Tomando de empréstimo a expressão utilizada por Guy Vicent, Bernard Lahire & Daniel Thin (2001) parece razoável especular que o processo de expansão experimentado pelo esporte só foi possível pelo fato dos sujeitos e grupos nele envolvidos terem assumido a "forma escolar" como uma estratégia de socialização tanto na escola como fora dela. Para estes autores,
"A emergência da forma escolar, forma que se caracteriza por um conjunto coerente de traços – entre eles deve-se citar, em primeiro lugar, a constituição de um universo separado para a infância; a importância das regras na aprendizagem; a organização racional do tempo; a multiplicação e a repetição de exercícios, cuja única função consiste em aprender e aprender conforme as regras ou, dito de outro modo, tendo por fim seu próprio fim -, é a de um novo modo de socialização, o modo escolar de socialização. Este não tem cessado de se estender e de se generalizar para se tornar o modo de socialização dominante de nossas formações sociais." ( p.37-38)
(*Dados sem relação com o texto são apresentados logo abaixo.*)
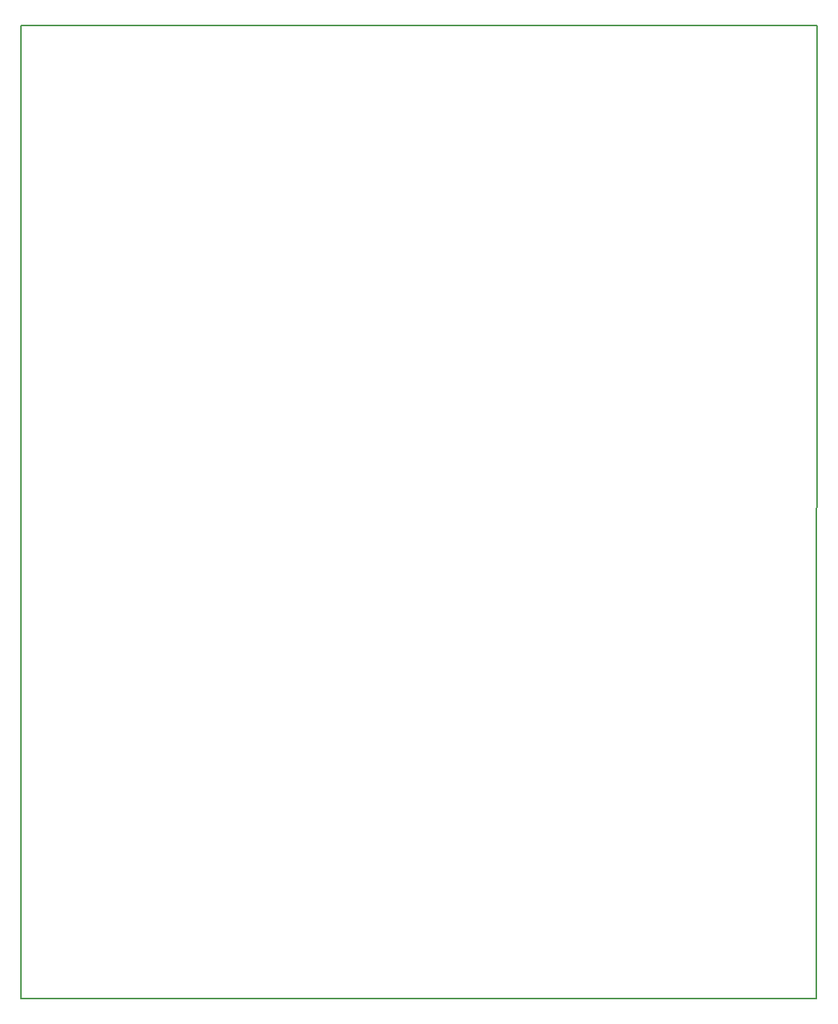
<source format=gm1>
%FSLAX44Y44*%
%MOMM*%
G71*
G01*
G75*
G04 Layer_Color=16711935*
G04:AMPARAMS|DCode=10|XSize=0.5mm|YSize=0.6mm|CornerRadius=0.125mm|HoleSize=0mm|Usage=FLASHONLY|Rotation=0.000|XOffset=0mm|YOffset=0mm|HoleType=Round|Shape=RoundedRectangle|*
%AMROUNDEDRECTD10*
21,1,0.5000,0.3500,0,0,0.0*
21,1,0.2500,0.6000,0,0,0.0*
1,1,0.2500,0.1250,-0.1750*
1,1,0.2500,-0.1250,-0.1750*
1,1,0.2500,-0.1250,0.1750*
1,1,0.2500,0.1250,0.1750*
%
%ADD10ROUNDEDRECTD10*%
%ADD11R,0.6000X0.6000*%
%ADD12R,0.6000X0.6000*%
G04:AMPARAMS|DCode=13|XSize=0.5mm|YSize=0.6mm|CornerRadius=0.125mm|HoleSize=0mm|Usage=FLASHONLY|Rotation=270.000|XOffset=0mm|YOffset=0mm|HoleType=Round|Shape=RoundedRectangle|*
%AMROUNDEDRECTD13*
21,1,0.5000,0.3500,0,0,270.0*
21,1,0.2500,0.6000,0,0,270.0*
1,1,0.2500,-0.1750,-0.1250*
1,1,0.2500,-0.1750,0.1250*
1,1,0.2500,0.1750,0.1250*
1,1,0.2500,0.1750,-0.1250*
%
%ADD13ROUNDEDRECTD13*%
%ADD14R,1.0200X3.3000*%
%ADD15R,1.1000X2.6000*%
%ADD16R,2.6000X1.1000*%
%ADD17R,0.3050X2.6000*%
%ADD18R,3.3000X1.0200*%
%ADD19R,0.3500X0.8500*%
%ADD20R,0.8500X0.3500*%
%ADD21R,1.1000X1.4000*%
%ADD22R,1.4000X1.1000*%
%ADD23R,1.8000X1.1500*%
%ADD24R,0.4200X1.2200*%
%ADD25R,0.6000X1.8000*%
%ADD26R,1.2200X0.4200*%
%ADD27R,1.8000X0.6000*%
%ADD28C,0.3048*%
%ADD29C,0.5080*%
%ADD30C,0.2083*%
%ADD31C,0.1524*%
%ADD32C,0.1778*%
%ADD33C,0.2540*%
%ADD34C,0.2032*%
%ADD35C,8.0000*%
%ADD36C,2.2000*%
%ADD37C,1.8200*%
%ADD38C,0.4572*%
%ADD39C,0.8128*%
%ADD40C,0.4928*%
%ADD41C,0.4851*%
%ADD42C,1.0160*%
%ADD43C,4.8260*%
%ADD44C,3.2160*%
%ADD45C,2.8360*%
%ADD46C,2.1844*%
%ADD47C,1.2700*%
G04:AMPARAMS|DCode=48|XSize=1.5748mm|YSize=1.5748mm|CornerRadius=0mm|HoleSize=0mm|Usage=FLASHONLY|Rotation=0.000|XOffset=0mm|YOffset=0mm|HoleType=Round|Shape=Relief|Width=0.254mm|Gap=0.1524mm|Entries=4|*
%AMTHD48*
7,0,0,1.5748,1.2700,0.2540,45*
%
%ADD48THD48*%
G04:AMPARAMS|DCode=49|XSize=1.7272mm|YSize=1.7272mm|CornerRadius=0mm|HoleSize=0mm|Usage=FLASHONLY|Rotation=0.000|XOffset=0mm|YOffset=0mm|HoleType=Round|Shape=Relief|Width=0.254mm|Gap=0.1524mm|Entries=4|*
%AMTHD49*
7,0,0,1.7272,1.4224,0.2540,45*
%
%ADD49THD49*%
%ADD50C,1.4224*%
%ADD51R,0.4064X2.1590*%
%ADD52R,18.0340X0.5080*%
%ADD53R,1.8000X1.8000*%
%ADD54C,0.2500*%
%ADD55C,0.6000*%
%ADD56C,0.2000*%
%ADD57C,0.1000*%
%ADD58C,0.1016*%
G04:AMPARAMS|DCode=59|XSize=0.7032mm|YSize=0.8032mm|CornerRadius=0.1758mm|HoleSize=0mm|Usage=FLASHONLY|Rotation=0.000|XOffset=0mm|YOffset=0mm|HoleType=Round|Shape=RoundedRectangle|*
%AMROUNDEDRECTD59*
21,1,0.7032,0.4516,0,0,0.0*
21,1,0.3516,0.8032,0,0,0.0*
1,1,0.3516,0.1758,-0.2258*
1,1,0.3516,-0.1758,-0.2258*
1,1,0.3516,-0.1758,0.2258*
1,1,0.3516,0.1758,0.2258*
%
%ADD59ROUNDEDRECTD59*%
%ADD60R,0.8032X0.8032*%
%ADD61R,0.8032X0.8032*%
G04:AMPARAMS|DCode=62|XSize=0.7032mm|YSize=0.8032mm|CornerRadius=0.1758mm|HoleSize=0mm|Usage=FLASHONLY|Rotation=270.000|XOffset=0mm|YOffset=0mm|HoleType=Round|Shape=RoundedRectangle|*
%AMROUNDEDRECTD62*
21,1,0.7032,0.4516,0,0,270.0*
21,1,0.3516,0.8032,0,0,270.0*
1,1,0.3516,-0.2258,-0.1758*
1,1,0.3516,-0.2258,0.1758*
1,1,0.3516,0.2258,0.1758*
1,1,0.3516,0.2258,-0.1758*
%
%ADD62ROUNDEDRECTD62*%
%ADD63R,1.2232X3.5032*%
%ADD64R,1.3032X2.8032*%
%ADD65R,2.8032X1.3032*%
%ADD66R,0.5082X2.8032*%
%ADD67R,3.5032X1.2232*%
%ADD68R,0.5532X1.0532*%
%ADD69R,1.0532X0.5532*%
%ADD70R,1.3032X1.6032*%
%ADD71R,1.6032X1.3032*%
%ADD72R,2.0032X1.3532*%
%ADD73R,0.6232X1.4232*%
%ADD74R,0.8032X2.0032*%
%ADD75R,1.4232X0.6232*%
%ADD76R,2.0032X0.8032*%
%ADD77C,8.2032*%
%ADD78C,2.4032*%
%ADD79C,2.0232*%
%ADD80C,0.2032*%
%ADD81C,0.6604*%
%ADD82C,1.0160*%
%ADD83C,0.6960*%
%ADD84C,0.6883*%
%ADD85R,0.6096X2.3622*%
%ADD86R,18.2372X0.7112*%
%ADD87R,2.0032X2.0032*%
D34*
X0Y0D02*
X900000D01*
X901000Y1100000D01*
X0D02*
X901000D01*
X0Y0D02*
Y1100000D01*
M02*

</source>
Nestes termos, é interessante notar que as principais características do processo de socialização do esporte são claramente escolares, tais como: seleção de equipes por faixas etárias; adoção de procedimentos pedagógicos que transformam as situações de aprendizagem em 'aulas'; presença de 'professores' especializados como requisito de competência e, por fim, a existência das chamadas 'escolinhas' ou escolas de esporte, cujos nomes são já reveladores.
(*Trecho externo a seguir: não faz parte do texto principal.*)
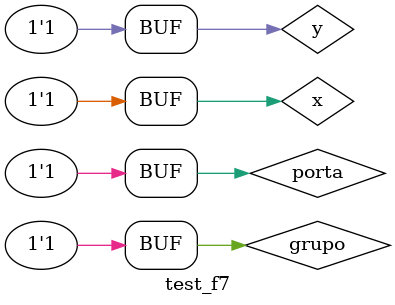
<source format=v>
module f7 ( output s, input a, input b, input p, input g );
  //assign s = (g==0)? ( (p==0)? (a&b) : (~(a&b)) ) : ( (p==0)? (a|b): ~(a|b));
  assign s = (g==0)? ((p==0)? (a^b):(~(a^b))) : (p==0)? (a|b): (~(a|b));
  //grupo 1 (XOR, XNOR) grupo 2(OR NOR);
  // descrever por portas
endmodule 
// f7// -------------------------
// ------------------------                              
/*  a b p g   s     
    0 0 0 0   0            
    0 1 0 1   0
    1 0 1 0   1
    1 1 1 1   0
*/
module test_f7;
// ------------------------- definir dados
reg x;
reg y;
reg porta;  //0 and ou 1 nand, 0 or ou 1 nor
reg grupo;  //0 and e nand ,  1 or e nor 
wire s;
f7 modulo (s, x, y, porta, grupo );
// ------------------------- parte principal
initial
begin : main
$display("Exemplo_0704 - Andrei Massaini - 704397");
$display("   x   	y    p    g    s");
//x = 1'b0; y = 1'b0; porta = 1'b0; grupo = 1'b0;
// projetar testes do modulo
#1 $monitor("%4b %4b %4b %4b %4b", x, y, porta, grupo, s);
#1 x=1'b0; y=1'b0; porta=1'b0; grupo=1'b0;
#1 x=1'b0; y=1'b1; porta=1'b1; grupo=1'b0;
#1 x=1'b1; y=1'b0; porta=1'b0; grupo=1'b1;
#1 x=1'b1; y=1'b1; porta=1'b1; grupo=1'b1;
end
endmodule // test_f7

</source>
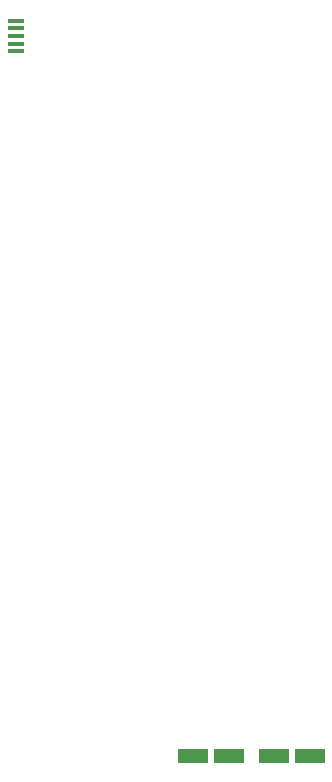
<source format=gtp>
G04 EAGLE Gerber RS-274X export*
G75*
%MOMM*%
%FSLAX34Y34*%
%LPD*%
%INTop Paste*%
%IPPOS*%
%AMOC8*
5,1,8,0,0,1.08239X$1,22.5*%
G01*
%ADD10R,1.350000X0.400000*%
%ADD11R,2.540000X1.270000*%


D10*
X48590Y654350D03*
X48590Y647850D03*
X48590Y641350D03*
X48590Y634850D03*
X48590Y628350D03*
D11*
X297180Y31750D03*
X266700Y31750D03*
X228600Y31750D03*
X198120Y31750D03*
M02*

</source>
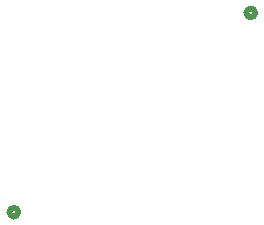
<source format=gbr>
%TF.GenerationSoftware,KiCad,Pcbnew,9.0.0*%
%TF.CreationDate,2025-04-07T00:56:54-07:00*%
%TF.ProjectId,Motor_quick_connect,4d6f746f-725f-4717-9569-636b5f636f6e,rev?*%
%TF.SameCoordinates,Original*%
%TF.FileFunction,Legend,Bot*%
%TF.FilePolarity,Positive*%
%FSLAX46Y46*%
G04 Gerber Fmt 4.6, Leading zero omitted, Abs format (unit mm)*
G04 Created by KiCad (PCBNEW 9.0.0) date 2025-04-07 00:56:54*
%MOMM*%
%LPD*%
G01*
G04 APERTURE LIST*
%ADD10C,0.508000*%
G04 APERTURE END LIST*
D10*
%TO.C,J4*%
X54630700Y-65715300D02*
G75*
G02*
X53868700Y-65715300I-381000J0D01*
G01*
X53868700Y-65715300D02*
G75*
G02*
X54630700Y-65715300I381000J0D01*
G01*
%TO.C,J6*%
X74699000Y-48846000D02*
G75*
G02*
X73937000Y-48846000I-381000J0D01*
G01*
X73937000Y-48846000D02*
G75*
G02*
X74699000Y-48846000I381000J0D01*
G01*
%TD*%
M02*

</source>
Assim, acreditamos ser importante investigar se as práticas escolares contribuíram no processo de massificação/socialização do esporte, identificando sentidos e significados produzidos neste processo. Ao mesmo tempo, não podemos perder de vista os estudos que já expressam o fato de que o esporte na escola tem se constituído muitas vezes como "um braço prolongado da própria instituição esportiva"[9].
Poderíamos, então, perguntar: em que medida a instituição esportiva, em seu processo de autonomização, foi influenciada pela "forma escolar" de socialização? A 'chegada' do esporte na escola traz a essa instituição elementos estranhos ao universo escolar?
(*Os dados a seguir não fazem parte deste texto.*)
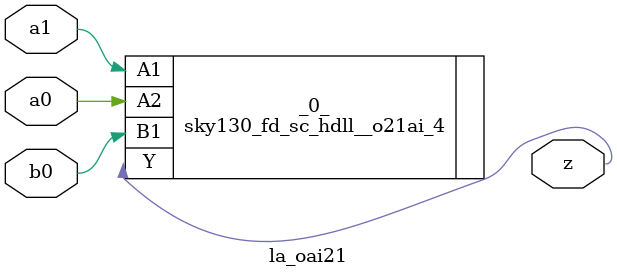
<source format=v>

/* Generated by Yosys 0.44 (git sha1 80ba43d26, g++ 11.4.0-1ubuntu1~22.04 -fPIC -O3) */

(* top =  1  *)
(* src = "generated" *)
(* keep_hierarchy *)
module la_oai21 (
    a0,
    a1,
    b0,
    z
);
  (* src = "generated" *)
  input a0;
  wire a0;
  (* src = "generated" *)
  input a1;
  wire a1;
  (* src = "generated" *)
  input b0;
  wire b0;
  (* src = "generated" *)
  output z;
  wire z;
  sky130_fd_sc_hdll__o21ai_4 _0_ (
      .A1(a1),
      .A2(a0),
      .B1(b0),
      .Y (z)
  );
endmodule

</source>
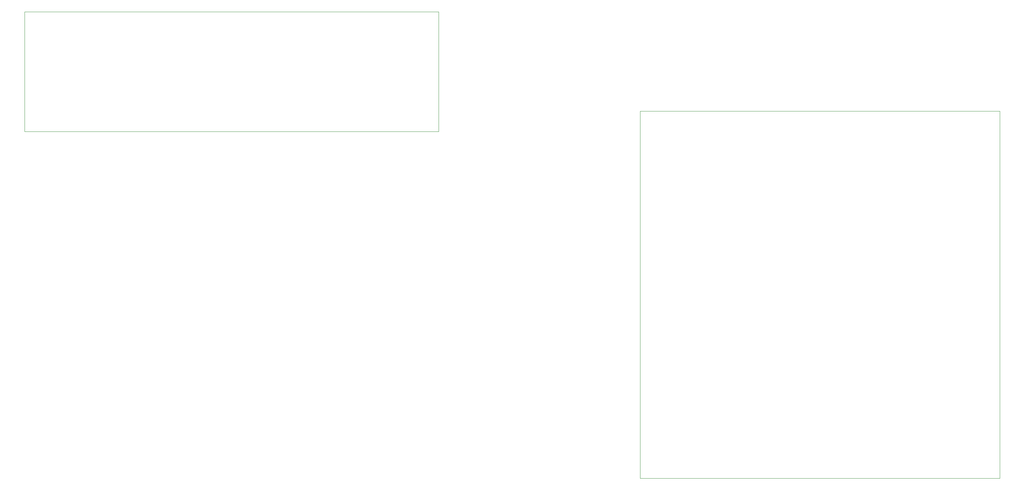
<source format=gbr>
%TF.GenerationSoftware,KiCad,Pcbnew,9.0.4*%
%TF.CreationDate,2025-11-05T16:33:01+05:30*%
%TF.ProjectId,BikeSSv3,42696b65-5353-4763-932e-6b696361645f,rev?*%
%TF.SameCoordinates,Original*%
%TF.FileFunction,Profile,NP*%
%FSLAX46Y46*%
G04 Gerber Fmt 4.6, Leading zero omitted, Abs format (unit mm)*
G04 Created by KiCad (PCBNEW 9.0.4) date 2025-11-05 16:33:01*
%MOMM*%
%LPD*%
G01*
G04 APERTURE LIST*
%TA.AperFunction,Profile*%
%ADD10C,0.050000*%
%TD*%
G04 APERTURE END LIST*
D10*
X176100000Y-43205000D02*
X264000000Y-43205000D01*
X264000000Y-133000000D01*
X176100000Y-133000000D01*
X176100000Y-43205000D01*
X25500000Y-18875000D02*
X126750000Y-18875000D01*
X126750000Y-48125000D01*
X25500000Y-48125000D01*
X25500000Y-18875000D01*
M02*

</source>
De acordo com Guy Vicent, Bernard Lahire & Daniel Thin (2001), a forma escolar como estratégia de socialização não se limita aos muros da escola, estendendo-se a outras práticas e instituições sociais. Inversamente, outras formas de relações sociais também adentram a escola, produzindo muitas vezes um tensionamento com a lógica constituída pelo universo escolar.
Trata-se de um tema que pode ser investigado por diferentes campos acadêmicos. De forma mais específica, interessa-nos problematizar alguns dos sentidos e significados historicamente construídos para a instituição escolar, quando a mesma se relaciona com as políticas e os programas públicos relativos ao desenvolvimento e realização do esporte.
Constituem aqui indagações centrais: a escolarização teria sido a intenção principal das políticas para o esporte? Por que a escola? Que eixos têm norteado as políticas públicas de esporte na escola? Para o enfrentamento destas questões, muitos são os caminhos possíveis e os estudos necessários.[10] A delimitação proposta para este ensaio é a de compreender alguns indicadores da relação esporte-escola no sistema educacional brasileiro, atentos a um duplo movimento que esta ela inaugura: o processo de escolarização do esporte, que conforma as práticas esportivas aos rituais, códigos e valores da instituição escolar, pode também produzir, na tensão que institui, um processo de esportivização da escola, ou seja, a escola passa a incorporar em sua lógica e em suas práticas elementos próprios do universo esportivo.